Dear Friend,
The Zomato IPO opened this morning. And within 3 hours, it was oversubscribed a whopping 35 times. An oversubscription happens when the number of applications (demand) exceeds the the number of shares available for allocation (supply). Safe to say that everyone wants a piece of the company. The oversubscription also means that when the shares do get listed, prices will go further up - this spike is known as a “listing gain”. And there are a number of brokerage firms that have actually recommended subscribing to the IPO, only for the listing gains.
Hype, you fools
Every time there is hype around a stock, the markets in general, or any other asset for that matter, the greater fool theory kicks in. The greater fool theory states that investors will ignore the real value of the asset & buy it at inflated prices because there are other investors who will pay an even higher price. So investors will keep buying overvalued assets because they believe that they can find “a greater fool” who will take the asset off their hands and leave them with a profit. The game ends when the greater fool becomes the greatest fool. The bubble breaks, the correction begins and investors who bought into the story in its later chapters end up losing a lot of money.
Who is the greater fool?
Investors who are impatient, ignore fundamental research and get swayed by stocks that are popular/hyped/touted to be “the next big thing” are usually the ones end up becoming greater fools. Fear Of Missing Out plays a significant part in driving greater fool investing.
Playing the greater fool
There are some seasoned investors who actually use the greater fool theory as their guiding investing principle.
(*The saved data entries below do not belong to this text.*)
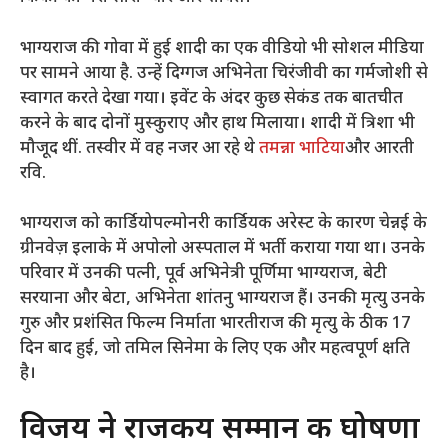
भाग्यराज की गोवा में हुई शादी का एक वीडियो भी सोशल मीडिया
पर सामने आया है. उन्हें दिग्गज अभिनेता चिरंजीवी का गर्मजोशी से
स्वागत करते देखा गया। इवेंट के अंदर कुछ सेकंड तक बातचीत
करने के बाद दोनों मुस्कुराए और हाथ मिलाया। शादी में त्रिशा भी
मौजूद थीं. तस्वीर में वह नजर आ रहे थे
तमन्ना भाटिया
और आरती
रवि.
भाग्यराज को कार्डियोपल्मोनरी कार्डियक अरेस्ट के कारण चेन्नई के
ग्रीनवेज़ इलाके में अपोलो अस्पताल में भर्ती कराया गया था। उनके
परिवार में उनकी पत्नी, पूर्व अभिनेत्री पूर्णिमा भाग्यराज, बेटी
सरयाना और बेटा, अभिनेता शांतनु भाग्यराज हैं। उनकी मृत्यु उनके
गुरु और प्रशंसित फिल्म निर्माता भारतीराज की मृत्यु के ठीक 17
दिन बाद हुई, जो तमिल सिनेमा के लिए एक और महत्वपूर्ण क्षति
है।
विजय ने राजकीय सम्मान की घोषणा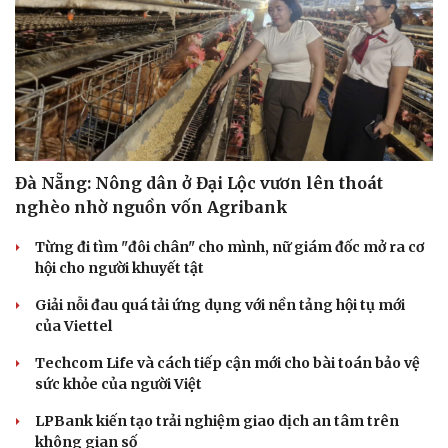
Đà Nẵng: Nông dân ở Đại Lộc vươn lên thoát
nghèo nhờ nguồn vốn Agribank
Từng đi tìm "đôi chân" cho mình, nữ giám đốc mở ra cơ
hội cho người khuyết tật
Giải nỗi đau quá tải ứng dụng với nền tảng hội tụ mới
của Viettel
Techcom Life và cách tiếp cận mới cho bài toán bảo vệ
sức khỏe của người Việt
LPBank kiến tạo trải nghiệm giao dịch an tâm trên
không gian số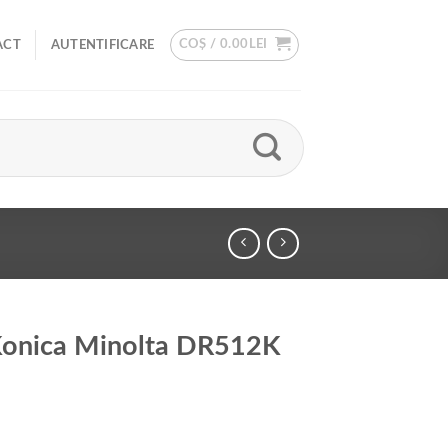
COȘ /
0.00
LEI
ACT
AUTENTIFICARE
 Konica Minolta DR512K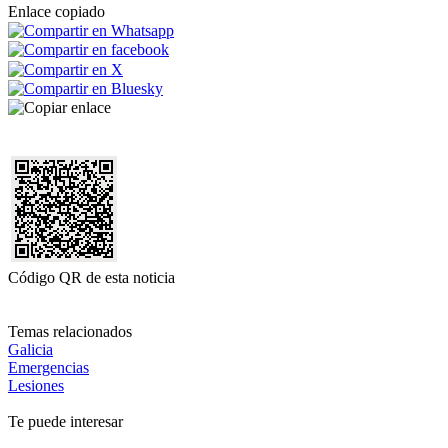
Enlace copiado
Código QR de esta noticia
Temas relacionados
Galicia
Emergencias
Lesiones
Te puede interesar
They’re the mythical friends of friends who made a ton of money by entering when the markets just began to warm up, but managed to sell right before shit hit the fan. The ones who managed to snag the last chair just as the music stopped playing.
Using the greater fool theory as an investment strategy can be very tempting, but it is not for the faint hearted. It requires you to constantly pay attention to the markets and is not possible for anyone who wants a somewhat hands-off approach to investing. You could stand to lose everything if your timing isn’t right. Getting it right with one stock doesn’t mean you’ll get it right with every stock, either. And unless you’re an adrenaline junkie, playing the greater fool as an investing strategy is one of those risks that’s rarely worth the reward.
Uncharted Territory
If you’ve been disappointed at missing out on the Zomato IPO, don’t be. Wait it out. Ultimately, all stocks follow something called mean reversion. Mean reversion suggests that although the prices of stocks move up or down, they’ll only hover around their true or intrinsic value in the long run.
Zomato’s listing is uncharted territory for all of us. Some analysts are wary. Some others are bullish on its potential. There could be extraordinary investors who make extraordinary money or there could be greater fools caught with greater losses. No one really knows what will happen in the initial days…but what we do know is that ultimately, its price will only hover around its true value. And that’s enough reason to be patient. After all, if you want to see clearly, you need let the dust settle.